Re: [LLVMdev] inline asm semantics: output constraint width smaller than input

From: H. Peter Anvin
Date: Tue Jan 27 2009 - 20:56:47 EST


Kyle Moffett wrote:

Actually, PPC64 boxes basically don't care... the usable GPRs are all
either 32-bit (for PPC32) or 64-bit (for PPC64), the <=32-bit
instructions are identical across both, they just
truncate/sign-extend/etc based on the lower 32-bits of the register.
Also, you would only do a right-shift if you were going all the way
out to memory as 64-bit and all the way back in as 32-bit... within a
single register it's kept coherent.


Think about a 64-bit integer on ppc32. It will by necessity kept in two registers. On gcc I believe it will always be a consecutive pair of registers (AFAIK that's a hard-coded assumption in gcc, with the result that gcc has a nonstandard internal register numbering for x86 since the commonly used dx:ax pair is actually registers 2:0 in the hardware numbering.)

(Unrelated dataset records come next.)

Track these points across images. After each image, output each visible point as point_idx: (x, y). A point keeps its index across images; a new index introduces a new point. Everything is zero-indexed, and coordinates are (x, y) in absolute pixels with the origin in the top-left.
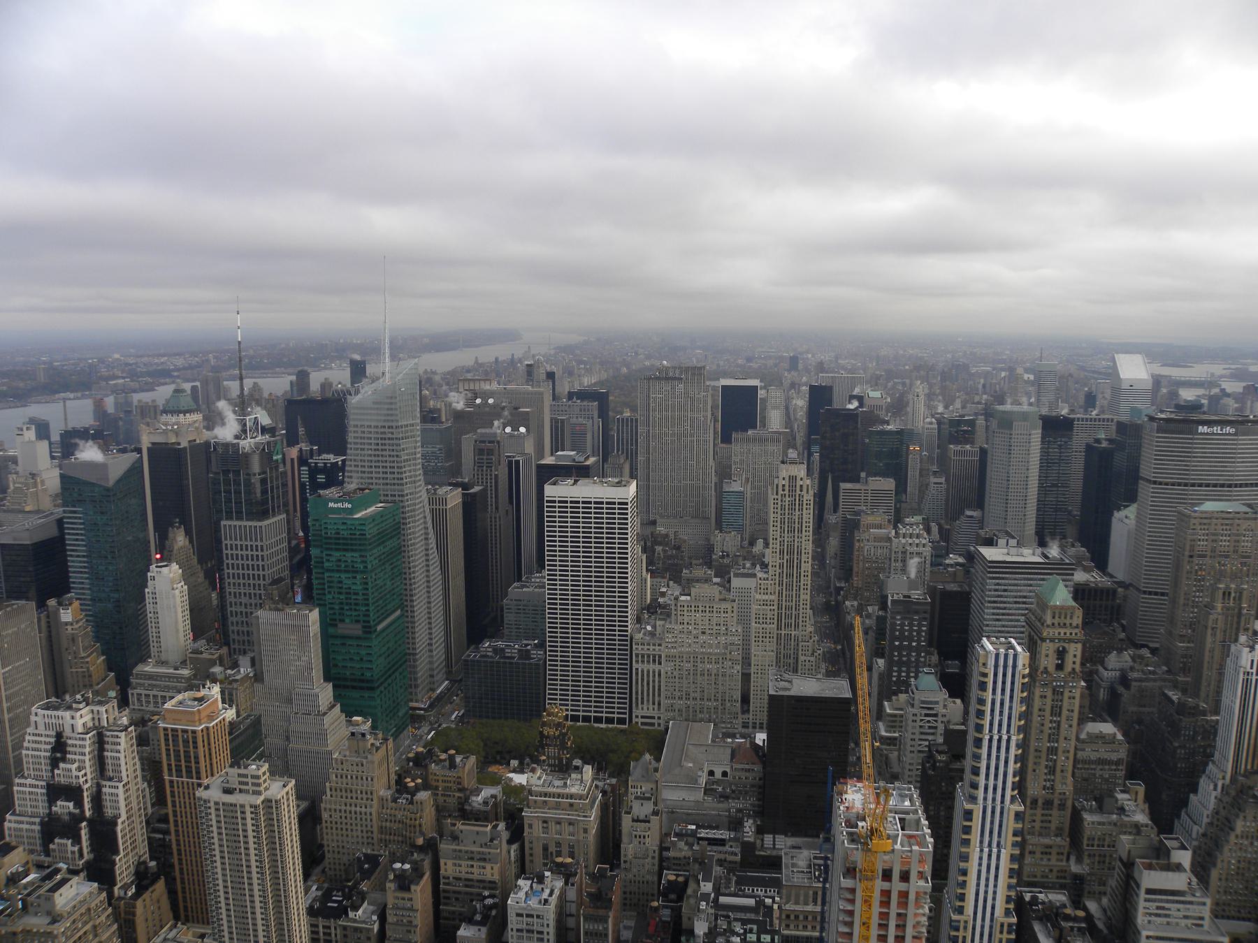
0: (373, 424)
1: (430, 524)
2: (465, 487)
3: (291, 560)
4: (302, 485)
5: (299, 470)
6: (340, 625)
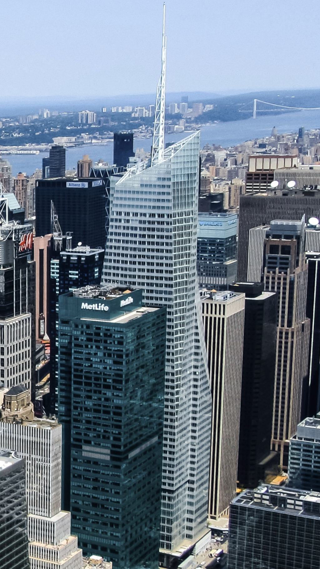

Structs are basically irrelevant for inline ASM as you can't pass a
struct to one... you can only pass the *address* of a struct, which is
always pointer-sized.

Right, of course.

I think that really the only sane solution (which is hopefully what
GCC does) for integer types is to use a register the same size as the
larger of the two integers. Then you copy the value to/from the
smaller register (or just mask it on PPC64-alike architectures) before
or after the inline ASM.

Pretty much. Then you can do conventional copy propagation and elimination after expanding subregisters to get rid of the extra ops in the common case.